Struggling in the mud under a centre pivot, with a jack balancing on wooden blocks, is now a thing of the past, thanks to a grain farmer’s smart idea. Johan van der Merwe did the reporting.
Flat tyres and broken gearboxes on centre pivots can now be safely repaired in an instant thanks to a clever device invented by Mr Vaughan Phillips of Newcastle, in Northern KwaZulu-Natal.
Phillips is the manager of approximately 1000 ha of maize and soya enterprises on Dumfirmline, in KwaZulu-Natal in South Africa.

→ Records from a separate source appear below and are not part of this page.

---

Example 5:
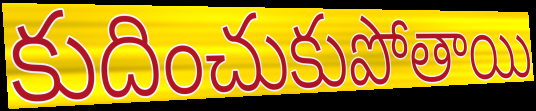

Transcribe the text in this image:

కుదించుకుపోతాయి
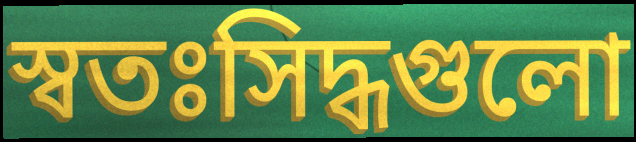
স্বতঃসিদ্ধগুলো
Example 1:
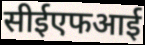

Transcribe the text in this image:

सीईएफआई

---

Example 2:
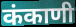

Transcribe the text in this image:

कंकाणी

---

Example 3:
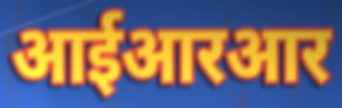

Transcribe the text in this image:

आईआरआर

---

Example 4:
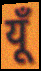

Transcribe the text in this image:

यूँ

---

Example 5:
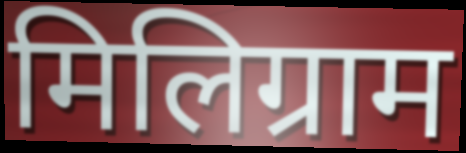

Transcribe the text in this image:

मिलिग्राम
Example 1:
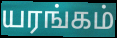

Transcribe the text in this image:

யரங்கம்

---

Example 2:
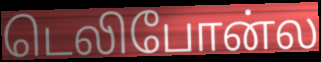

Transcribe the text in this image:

டெலிபோன்ல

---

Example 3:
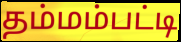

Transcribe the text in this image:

தம்மம்பட்டி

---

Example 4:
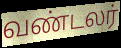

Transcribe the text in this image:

வண்டலர்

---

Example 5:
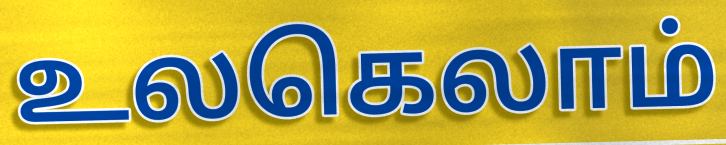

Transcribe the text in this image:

உலகெலாம்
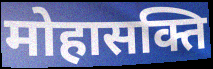
मोहासक्ति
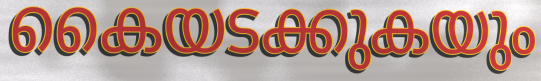
കൈയടക്കുകയും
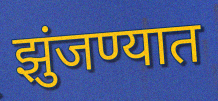
झुंजण्यात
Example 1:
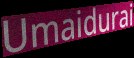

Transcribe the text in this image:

Umaidurai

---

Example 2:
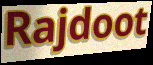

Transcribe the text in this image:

Rajdoot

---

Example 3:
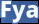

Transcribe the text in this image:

Fya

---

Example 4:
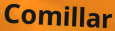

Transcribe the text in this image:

Comillar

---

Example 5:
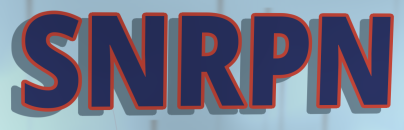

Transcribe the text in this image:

SNRPN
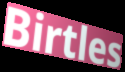
Birtles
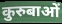
कुरुबाओं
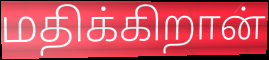
மதிக்கிறான்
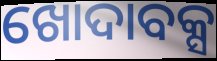
ଖୋଦାବକ୍ସ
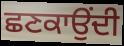
ਛਣਕਾਉਂਦੀ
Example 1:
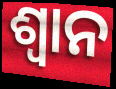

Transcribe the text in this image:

ଶ୍ଵାନ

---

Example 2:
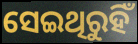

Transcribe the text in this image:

ସେଇଥିରୁହିଁ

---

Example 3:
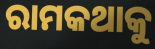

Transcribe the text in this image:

ରାମକଥାକୁ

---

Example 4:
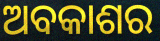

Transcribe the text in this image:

ଅବକାଶର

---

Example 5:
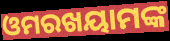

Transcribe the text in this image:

ଓମରଖୟାମଙ୍କ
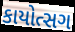
કાયોત્સગ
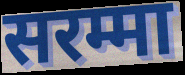
सरम्मा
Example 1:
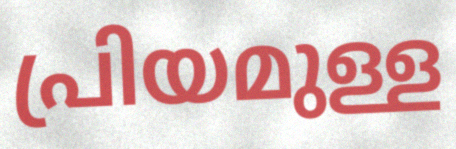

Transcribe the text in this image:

പ്രിയമുള്ള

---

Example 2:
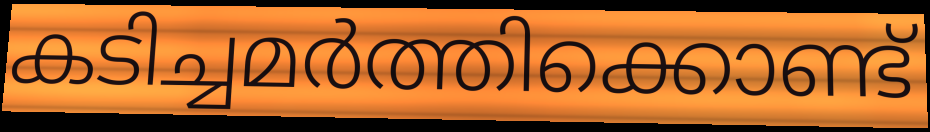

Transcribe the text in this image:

കടിച്ചമർത്തിക്കൊണ്ട്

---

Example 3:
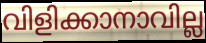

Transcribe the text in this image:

വിളിക്കാനാവില്ല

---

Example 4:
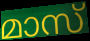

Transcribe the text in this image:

മാസ്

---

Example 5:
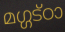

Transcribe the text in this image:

മഗ്ഗട്ഠാ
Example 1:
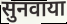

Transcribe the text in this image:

सुनवाया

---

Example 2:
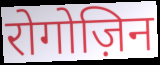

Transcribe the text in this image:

रोगोज़िन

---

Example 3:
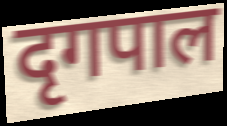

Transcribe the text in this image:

दृगपाल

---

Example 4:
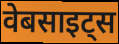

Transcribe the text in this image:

वेबसाइट्स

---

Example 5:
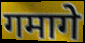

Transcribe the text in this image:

गमागे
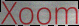
Xoom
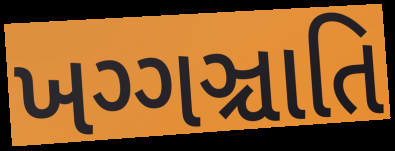
ખગ્ગઞ્ચાતિ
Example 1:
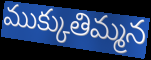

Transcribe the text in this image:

ముక్కుతిమ్మన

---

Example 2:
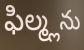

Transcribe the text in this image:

ఫిల్మ్లను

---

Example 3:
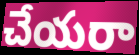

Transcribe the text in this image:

చేయరా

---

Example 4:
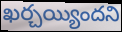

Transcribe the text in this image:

ఖర్చయ్యిందని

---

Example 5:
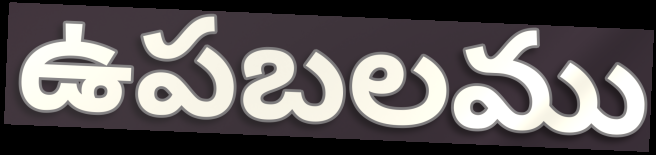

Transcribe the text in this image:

ఉపబలము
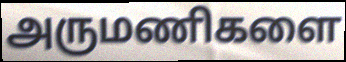
அருமணிகளை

“In the dry season, you really have to be on your toes to keep all these centre pivots on the go. In addition, the wooden blocks and jack underneath the A-frame pivot are unstable and extremely dangerous,” says Phillips. “And once the tyre or gearbox has been repaired after hours of struggling to get the centre pivot working again, there’s usually major damage as plants around the repair site have been trampled.

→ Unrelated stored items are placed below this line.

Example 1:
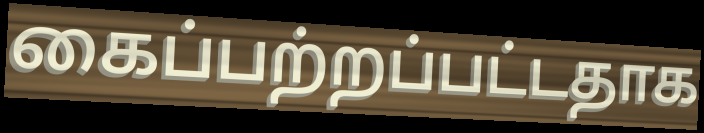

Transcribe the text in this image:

கைப்பற்றப்பட்டதாக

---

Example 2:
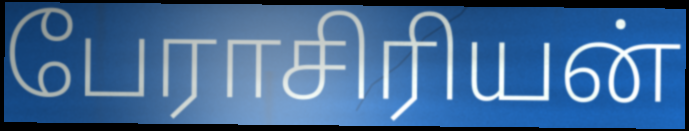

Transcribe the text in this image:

பேராசிரியன்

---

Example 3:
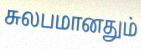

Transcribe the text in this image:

சுலபமானதும்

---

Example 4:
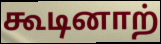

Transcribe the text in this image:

கூடினாற்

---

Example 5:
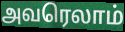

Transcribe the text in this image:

அவரெலாம்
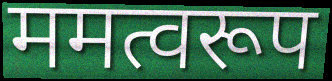
ममत्वरूप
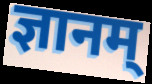
ज्ञानम्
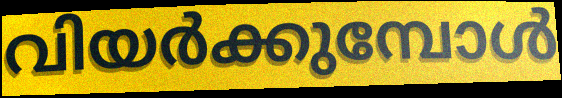
വിയർക്കുമ്പോൾ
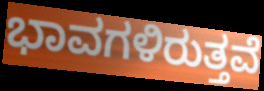
ಭಾವಗಳಿರುತ್ತವೆ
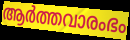
ആർത്തവാരംഭം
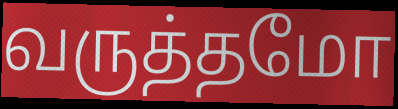
வருத்தமோ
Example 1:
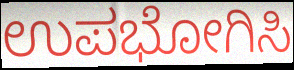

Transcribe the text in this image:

ಉಪಭೋಗಿಸಿ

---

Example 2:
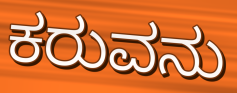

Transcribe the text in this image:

ಕರುವನು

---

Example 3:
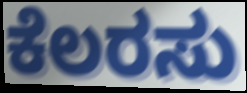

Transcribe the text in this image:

ಕೆಲರಸು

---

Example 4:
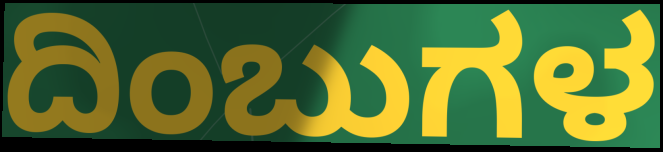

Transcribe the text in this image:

ದಿಂಬುಗಳ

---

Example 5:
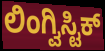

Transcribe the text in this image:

ಲಿಂಗ್ವಿಸ್ಟಿಕ್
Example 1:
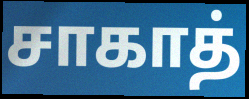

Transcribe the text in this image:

சாகாத்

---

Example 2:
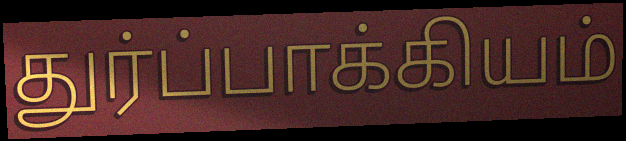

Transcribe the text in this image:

துர்ப்பாக்கியம்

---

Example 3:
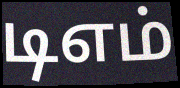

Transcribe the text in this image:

டிஎம்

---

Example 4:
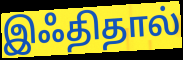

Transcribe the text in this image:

இஃதிதால்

“This device makes maintenance of, and repairs to, any centre pivot quick, cheap and safe, with minimal damage to plants,” says Phillips. This bright idea came to him in 2012 when centre pivot maintenance began to overwhelm him. “One gearbox after another was failing and a lot of flat tyres also needed repairing. Accidents happen quickly when you are rushed.”
‘One gearbox after another was failing and a lot of flat tyres also needed repairing.’

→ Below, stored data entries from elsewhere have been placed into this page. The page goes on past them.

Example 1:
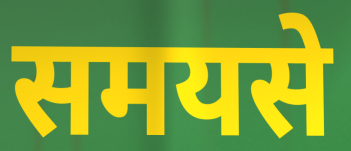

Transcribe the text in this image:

समयसे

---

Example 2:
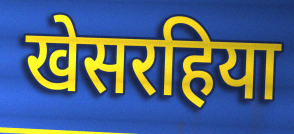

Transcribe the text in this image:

खेसरहिया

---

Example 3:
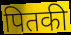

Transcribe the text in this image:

पितकी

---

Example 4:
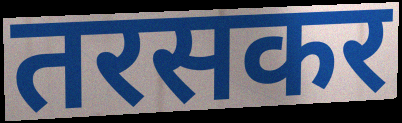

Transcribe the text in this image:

तरसकर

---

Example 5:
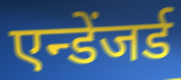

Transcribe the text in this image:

एन्डेंजर्ड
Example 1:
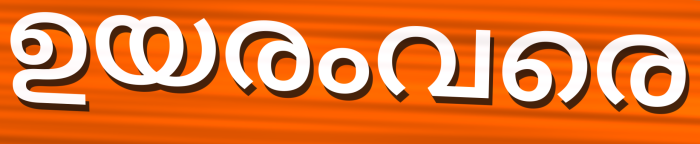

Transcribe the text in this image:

ഉയരംവരെ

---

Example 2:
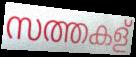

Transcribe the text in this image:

സത്തകള്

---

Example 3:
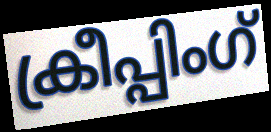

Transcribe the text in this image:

ക്രീപ്പിംഗ്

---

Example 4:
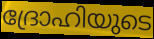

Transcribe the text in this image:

ദ്രോഹിയുടെ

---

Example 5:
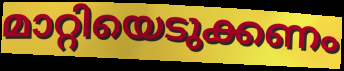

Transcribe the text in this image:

മാറ്റിയെടുക്കണം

The centre pivot repair device only has two legs because the A-frame of the centre pivot only needs to be lifted on one side to change a tyre or gearbox. “The centre pivot tyre that stays on the ground can carry enough of the weight to prevent the device from falling backwards or forwards,” explains Phillips.
Each of the 2.5m-long legs, which are 4mm thick and 50mm in diameter, are placed inside a 60mm pipe (or over a 40mm pipe) on a round anchor plate which is 6mm thick and 380mm in diameter.
The angle at which the two legs are mounted can vary, but Phillips estimates that anything between 45 degrees and 60 degrees should allow for enough workspace under the centre pivot repair device. The anchor plates are anchored into the ground with three 22mm steel bolts (about 150mm long) at a 90-degree angle. According to Phillips, these bolts could be longer for sandy soil conditions.
The two poles are joined at the top with a triangular frame made up of two 60mm steel pipes. The lever block is hooked onto this. “As soon as the weight of the centre pivot is placed on the lever block, the two legs of the repair device push the anchor plate bolts deeper in the ground which ensures the stability of the design. The lever block also makes it easier and safer to adjust the height for working on the centre pivot axle or wheel hub,” explains Phillips.
The design is simple and can also be used on the lands for changing flat tyres on larger trailers with loads. The materials cost Phillips less than R1000 (K730), without the lever block. The labour to build the implement is minimal, and basically requires no maintenance.